A Ravensbrück le due amiche riescono con impudenza e coraggio a salvare vite umane: Margarete come segretaria-interprete del supervisore capo delle Ss Johanna Langefeld, Milena come impiegata nell’infermeria del campo. Riescono a impedire che diversi bambini finiscano nelle grinfie dei medici che fanno gli esperimenti eugenetici.

Ravensbrück era il lager delle donne, inizialmente non troppo severo, poi sempre più terribile sino a diventare anch’esso un campo di sterminio.

Il campo di Ravensbrück fu aperto il 15 maggio 1939.

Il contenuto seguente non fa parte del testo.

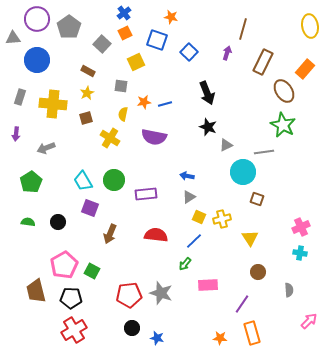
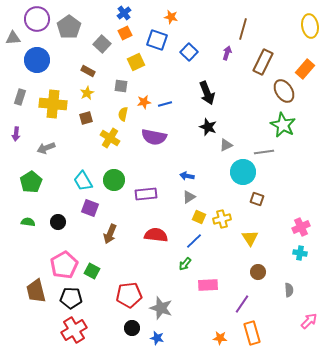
gray star at (161, 293): moved 15 px down
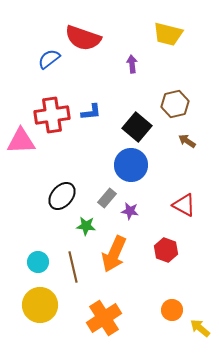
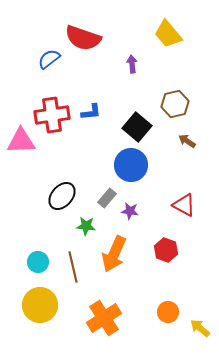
yellow trapezoid: rotated 36 degrees clockwise
orange circle: moved 4 px left, 2 px down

Vi furono subito rinchiuse oltre 2.000 donne tra austriache e tedesche, provenienti dal primo campo di concentramento femminile di Lichtenburg, una fortezza del XVI secolo riadattata a prigione. Le prime deportate ad esservi internate erano comuniste, socialdemocratiche, testimoni di Geova, antinaziste in genere, così come  “ariane”, accusate del grave reato di aver violato le Leggi di Norimberga sulla “purezza razziale”, avendo avuto rapporti sessuali con una “razza” sub-umana, inferiore a quella tedesca.

Sembra di scrivere un libro di fantascienza, se non fosse che quell’orrore, quella barbara follia, quello stato di alienazione, le torture, i campi di sterminio, gli esperimenti sulle persone più debilitate sono pagine di storia che tutti abbiamo il diritto e l’obbligo di ricordare.

L’annientamento degli ebrei nei centri di sterminio non trova nella storia altri esempi a cui possa essere paragonato, per le sue dimensioni e per le caratteristiche organizzative e tecniche dispiegate dalla macchina di distruzione nazista.

Nulla va dimenticato e ai pochi sopravvissuti si chiede ancora e ancora di raccontare con testimonianze, ciò che hanno subito affinché oggi e un domani, si possa riflettere.

Dovevano essere pagine studiate, eravamo convinti che nulla avrebbe mai neanche lontanamente riportato a questa necessità di “differenziazione” del genere umano, di diversità, di allontanamento dei più deboli, dei più sofferenti, il ritorno di termini come deportazione, privazione dei diritti civili e politici di più individui e il trasferimento coatto e forzato verso luoghi di detenzione diversi dalla propria patria o il rimpatrio verso terre da cui si fugge per le guerre, le dittature, i regimi.

Mai potevamo immaginare tutto questo eppure sia pure in modo diverso, difficile scorgere differenze significative.